┌──

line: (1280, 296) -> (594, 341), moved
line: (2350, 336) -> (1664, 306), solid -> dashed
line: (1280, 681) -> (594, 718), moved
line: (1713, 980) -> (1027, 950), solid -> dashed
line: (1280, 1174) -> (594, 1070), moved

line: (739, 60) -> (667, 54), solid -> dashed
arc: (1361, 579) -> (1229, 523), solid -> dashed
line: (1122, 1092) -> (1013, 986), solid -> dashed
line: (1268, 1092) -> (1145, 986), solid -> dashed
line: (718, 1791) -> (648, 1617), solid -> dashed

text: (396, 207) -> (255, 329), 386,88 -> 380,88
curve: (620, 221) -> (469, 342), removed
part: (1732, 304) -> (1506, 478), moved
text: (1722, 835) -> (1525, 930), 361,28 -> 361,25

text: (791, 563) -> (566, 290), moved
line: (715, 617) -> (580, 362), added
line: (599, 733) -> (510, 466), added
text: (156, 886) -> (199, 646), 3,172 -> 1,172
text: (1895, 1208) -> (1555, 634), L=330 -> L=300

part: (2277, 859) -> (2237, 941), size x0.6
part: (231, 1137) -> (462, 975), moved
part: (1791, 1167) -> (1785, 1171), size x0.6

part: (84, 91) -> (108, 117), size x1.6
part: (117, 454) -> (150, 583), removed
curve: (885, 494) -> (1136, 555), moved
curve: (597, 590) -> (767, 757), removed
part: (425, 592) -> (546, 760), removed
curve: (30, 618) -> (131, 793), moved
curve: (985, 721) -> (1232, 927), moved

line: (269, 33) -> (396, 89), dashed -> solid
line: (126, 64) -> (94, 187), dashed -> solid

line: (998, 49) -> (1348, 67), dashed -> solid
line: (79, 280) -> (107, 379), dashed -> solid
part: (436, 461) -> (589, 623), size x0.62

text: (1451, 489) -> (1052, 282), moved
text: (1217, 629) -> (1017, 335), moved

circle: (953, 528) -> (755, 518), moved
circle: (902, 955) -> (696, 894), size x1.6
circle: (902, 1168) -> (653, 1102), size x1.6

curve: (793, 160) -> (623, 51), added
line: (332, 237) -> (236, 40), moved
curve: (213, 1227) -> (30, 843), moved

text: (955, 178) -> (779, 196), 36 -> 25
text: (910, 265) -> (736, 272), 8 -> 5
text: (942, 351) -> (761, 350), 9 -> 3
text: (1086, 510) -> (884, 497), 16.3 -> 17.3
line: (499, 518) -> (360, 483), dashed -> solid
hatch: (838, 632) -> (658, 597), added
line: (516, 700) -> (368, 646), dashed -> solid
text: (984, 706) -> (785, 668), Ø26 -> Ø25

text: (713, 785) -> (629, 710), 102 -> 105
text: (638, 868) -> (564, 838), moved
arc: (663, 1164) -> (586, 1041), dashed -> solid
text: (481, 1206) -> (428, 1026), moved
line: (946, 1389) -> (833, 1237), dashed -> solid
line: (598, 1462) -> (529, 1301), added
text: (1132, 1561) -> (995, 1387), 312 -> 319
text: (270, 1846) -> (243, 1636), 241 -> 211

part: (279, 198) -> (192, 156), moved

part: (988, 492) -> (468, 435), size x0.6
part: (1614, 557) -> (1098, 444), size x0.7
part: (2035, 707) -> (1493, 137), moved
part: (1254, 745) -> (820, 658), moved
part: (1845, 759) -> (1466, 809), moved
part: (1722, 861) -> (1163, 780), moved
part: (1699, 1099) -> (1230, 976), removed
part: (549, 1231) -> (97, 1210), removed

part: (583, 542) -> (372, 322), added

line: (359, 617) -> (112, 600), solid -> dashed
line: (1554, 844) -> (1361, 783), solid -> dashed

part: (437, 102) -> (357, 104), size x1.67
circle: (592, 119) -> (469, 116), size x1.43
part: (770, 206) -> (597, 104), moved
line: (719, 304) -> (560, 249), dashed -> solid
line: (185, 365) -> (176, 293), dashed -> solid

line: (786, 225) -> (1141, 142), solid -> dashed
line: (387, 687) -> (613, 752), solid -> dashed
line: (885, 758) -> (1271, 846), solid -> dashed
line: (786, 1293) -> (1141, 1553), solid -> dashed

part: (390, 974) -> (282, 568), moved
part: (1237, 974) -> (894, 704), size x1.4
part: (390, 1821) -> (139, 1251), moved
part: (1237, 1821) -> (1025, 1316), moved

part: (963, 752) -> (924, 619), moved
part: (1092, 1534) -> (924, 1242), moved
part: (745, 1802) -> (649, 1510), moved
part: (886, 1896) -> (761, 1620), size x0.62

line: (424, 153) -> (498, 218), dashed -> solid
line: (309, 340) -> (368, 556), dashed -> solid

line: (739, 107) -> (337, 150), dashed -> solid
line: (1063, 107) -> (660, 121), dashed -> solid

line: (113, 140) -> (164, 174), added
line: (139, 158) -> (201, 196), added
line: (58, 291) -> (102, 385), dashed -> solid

└──

* [INSTRUCTIONS TO FOLLOW]
Find the line with "text: (1451, 489) -> (1052, 282), moved" in the material above. Reproduce it and each line after it up to and including the line with "text: (942, 351) -> (761, 350), 9 -> 3".

* [RESPONSE AREA]
text: (1451, 489) -> (1052, 282), moved
text: (1217, 629) -> (1017, 335), moved

circle: (953, 528) -> (755, 518), moved
circle: (902, 955) -> (696, 894), size x1.6
circle: (902, 1168) -> (653, 1102), size x1.6

curve: (793, 160) -> (623, 51), added
line: (332, 237) -> (236, 40), moved
curve: (213, 1227) -> (30, 843), moved

text: (955, 178) -> (779, 196), 36 -> 25
text: (910, 265) -> (736, 272), 8 -> 5
text: (942, 351) -> (761, 350), 9 -> 3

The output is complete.